Task to complete: Output every line of text in the records below as a JSON list of strings, one string per line, skipping blank lines. Leave the pictures out of the answer.

Stored data entries:
=======

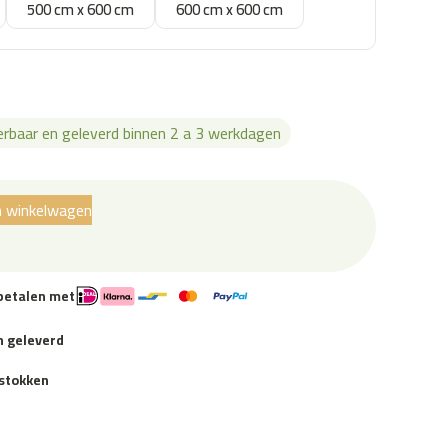
500 cm x 600 cm
600 cm x 600 cm
verbaar en geleverd binnen 2 a 3 werkdagen
n winkelwagen
 betalen met
n geleverd
stokken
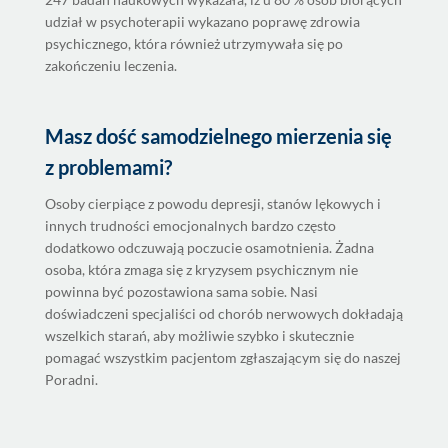
udział w psychoterapii wykazano poprawę zdrowia
psychicznego, która również utrzymywała się po
zakończeniu leczenia.
Masz dość samodzielnego mierzenia się
z problemami?
Osoby cierpiące z powodu depresji, stanów lękowych i
innych trudności emocjonalnych bardzo często
dodatkowo odczuwają poczucie osamotnienia. Żadna
osoba, która zmaga się z kryzysem psychicznym nie
powinna być pozostawiona sama sobie. Nasi
doświadczeni specjaliści od chorób nerwowych dokładają
wszelkich starań, aby możliwie szybko i skutecznie
pomagać wszystkim pacjentom zgłaszającym się do naszej
Poradni.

=======

Answer below:
[
  "500 cm x 600 cm",
  "600 cm x 600 cm",
  "verbaar en geleverd binnen 2 a 3 werkdagen",
  "n winkelwagen",
  " betalen met",
  "n geleverd",
  "stokken",
  "udział w psychoterapii wykazano poprawę zdrowia",
  "psychicznego, która również utrzymywała się po",
  "zakończeniu leczenia.",
  "Masz dość samodzielnego mierzenia się",
  "z problemami?",
  "Osoby cierpiące z powodu depresji, stanów lękowych i",
  "innych trudności emocjonalnych bardzo często",
  "dodatkowo odczuwają poczucie osamotnienia. Żadna",
  "osoba, która zmaga się z kryzysem psychicznym nie",
  "powinna być pozostawiona sama sobie. Nasi",
  "doświadczeni specjaliści od chorób nerwowych dokładają",
  "wszelkich starań, aby możliwie szybko i skutecznie",
  "pomagać wszystkim pacjentom zgłaszającym się do naszej",
  "Poradni."
]